Not entirely. For instance, do you believe that only virtuous gay people should be able to get married, and not the murdering pedophile serial adulterating gay people? And then there’s Yankee fans.

It’s a complex issue.

Pedophiles are allowed to marry adults, but they can’t marry children. Homosexuals are allowed to marry members of the opposite sex, but they can’t marry members of their own sex.

Except the reason pedophiles can’t marry children is because children are by definition not consenting adults. Same sex people can’t marry because?

The thing is, I think that people like the OP tend to think of the issue in terms of which individuals are allowed to marry, while opponents of same-sex marriage think of the issue in terms of which combinations of people are allowed to marry each other.

So, opponents think of the issue as problematic for the same reason interracial marriage (which is defined by the combination and not be either individual) has historically been considered problematic. Gotcha.

The argument also requires the state to impose a minimum income/property requirement on any man seeking to marry. Logically, the minimum would be set at 150% of average income/wealth, to insure ability to support a family of three (assuming the minimum of one child) at the standard of living considered normal for society. For the sake of efficiency, it might be simplest to require him to post bond for 150% of the local average income up front.

This is a bit snarkier than I like to be in these sorts of discussions, so let me try that again.
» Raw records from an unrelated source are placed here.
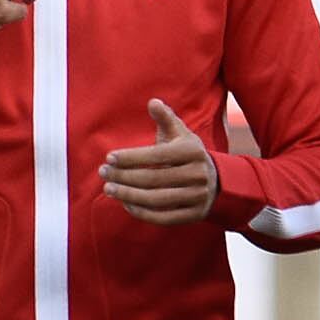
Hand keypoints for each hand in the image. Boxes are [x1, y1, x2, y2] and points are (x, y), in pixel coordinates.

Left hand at [99, 98, 217, 225]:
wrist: (217, 182)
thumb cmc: (188, 154)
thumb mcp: (181, 134)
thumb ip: (166, 118)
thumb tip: (152, 102)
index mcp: (192, 151)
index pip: (156, 155)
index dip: (131, 157)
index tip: (109, 158)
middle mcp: (198, 174)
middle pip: (153, 178)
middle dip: (124, 176)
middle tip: (103, 173)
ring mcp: (197, 196)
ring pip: (156, 199)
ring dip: (128, 195)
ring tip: (108, 189)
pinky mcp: (194, 215)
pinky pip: (163, 217)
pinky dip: (141, 211)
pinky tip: (125, 203)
puddleglum, you seem to be arguing that there are two major problems with the contemporary conception of marriage: they are too impermanent, and they focus on the happiness of the spouses to the exclusion of the well-being of the children. Correct?
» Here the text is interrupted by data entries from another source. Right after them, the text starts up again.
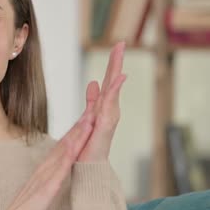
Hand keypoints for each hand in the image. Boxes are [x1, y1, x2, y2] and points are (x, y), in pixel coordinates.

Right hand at [7, 106, 94, 209]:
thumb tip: (60, 170)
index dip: (78, 130)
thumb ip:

Okay, now, I disagree with that, but that’s not important right now, because the topic of this thread is not, “What should the purpose of marriage be?” but rather, “Why should homosexuals be excluded from marriage?” Your response does not address that second question. Let’s assume we all agree that marriages should be harder to get out of, and be geared more towards the rearing of children. There are ways we could do that. We could start repealing no-fault divorce laws, for example. But if we do that, we still have the question, “Why shouldn’t homosexuals be allowed to enter into these iron-clad, inescapable marriage contracts?” If we want to make marriage more child-centric, there are ways we can do that, too. Make marriage contracts contingent upon conception within five years, or the initiation of adoption proceedings in the same time period, or they are voided. But that still doesn’t address the concept of hetero-exclusivity in the institution: why shouldn’t two lesbians be allowed to marry, provided one of them gets knocked up shortly after the wedding?
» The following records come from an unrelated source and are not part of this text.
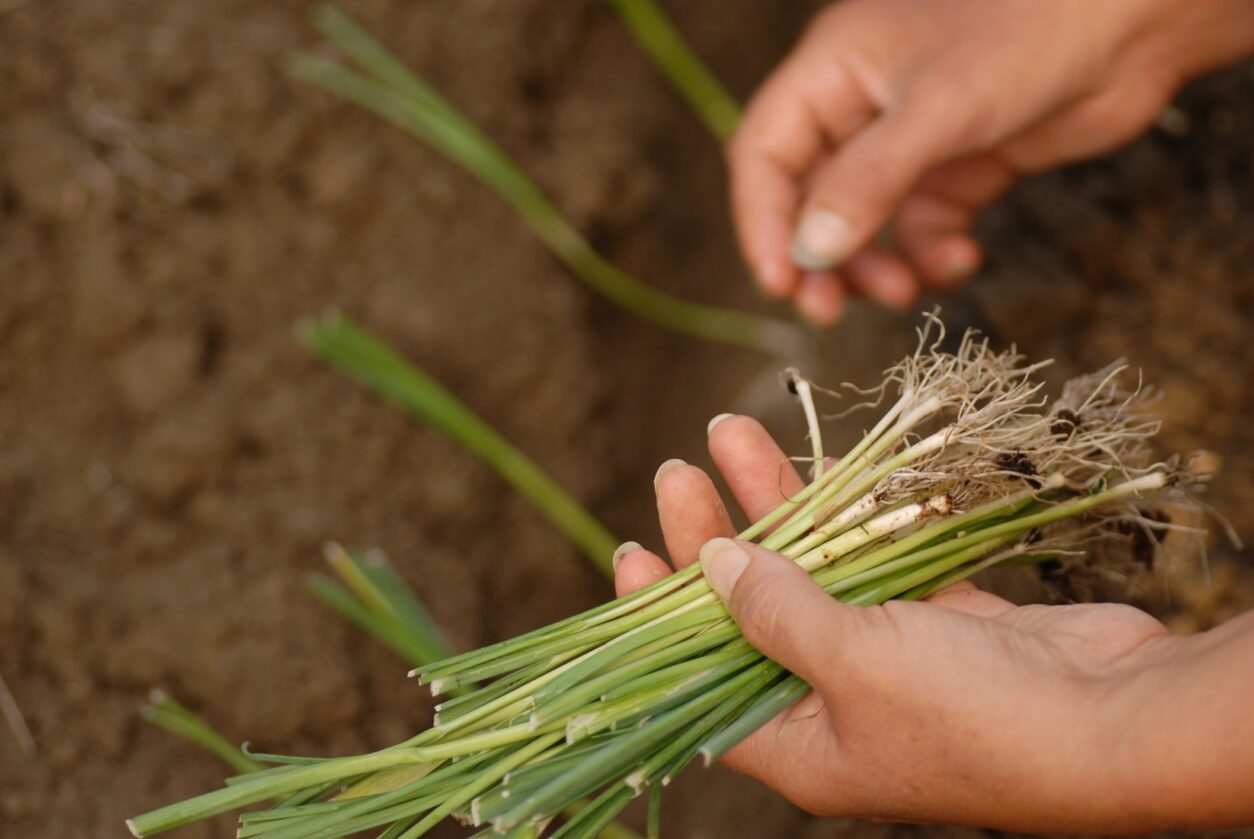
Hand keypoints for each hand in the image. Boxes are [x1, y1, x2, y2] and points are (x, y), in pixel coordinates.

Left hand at [614, 415, 1253, 830]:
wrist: (1116, 718)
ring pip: (811, 570)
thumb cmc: (971, 716)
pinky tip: (814, 459)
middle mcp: (832, 705)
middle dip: (712, 538)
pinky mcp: (937, 620)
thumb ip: (775, 613)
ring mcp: (887, 659)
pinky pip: (874, 558)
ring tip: (727, 432)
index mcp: (797, 743)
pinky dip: (847, 514)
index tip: (629, 551)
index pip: (697, 679)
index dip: (655, 617)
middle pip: (748, 612)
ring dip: (774, 505)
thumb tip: (712, 566)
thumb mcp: (850, 665)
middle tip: (675, 472)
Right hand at [729, 0, 1253, 323]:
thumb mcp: (937, 107)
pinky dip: (933, 253)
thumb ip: (865, 183)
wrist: (1138, 18)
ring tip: (900, 290)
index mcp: (834, 70)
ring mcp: (913, 139)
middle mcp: (863, 106)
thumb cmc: (1033, 25)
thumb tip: (808, 253)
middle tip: (826, 310)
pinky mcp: (962, 165)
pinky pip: (924, 226)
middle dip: (819, 257)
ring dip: (875, 265)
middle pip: (809, 197)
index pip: (766, 154)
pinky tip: (962, 258)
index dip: (762, 222)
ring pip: (866, 221)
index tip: (781, 282)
In your post, you only come close to addressing gays at all in two places. There’s this:

Which I can’t make heads or tails of one way or the other. And then there’s this:

Which is not supported by anything else you’ve said. All the regressive changes you want to see in the institution of marriage are perfectly applicable to gay couples as well as straight. This statement functions, in fact, as an argument against your position: the desire to reproduce is no less strong in gay people than it is in straight people. Deprived of the opportunity to marry, gay people are still raising children. If the institution of marriage is so critical to the well-being of children, how do you defend your refusal to extend the marriage franchise to gay parents?

I struggle to see the problem, to me it is pretty straight forward
Marriage is a religious institution. If you read the Bible, it’s is pretty clear that that God is not a big fan of gay people. (as a matter of fact they should be killed in his opinion). Ok so if the guy who inspired the rulebook (Bible) is a homophobe, why should his followers allow gay marriage??
Im for gay marriage. For other reasons by the way. But I absolutely see where the christians are coming from.

But a state marriage and a religious marriage are two different things. No one is forcing a religion to perform or accept SSM.

And… your same argument can be used against adultery. But we’re long past criminalizing that “sin”.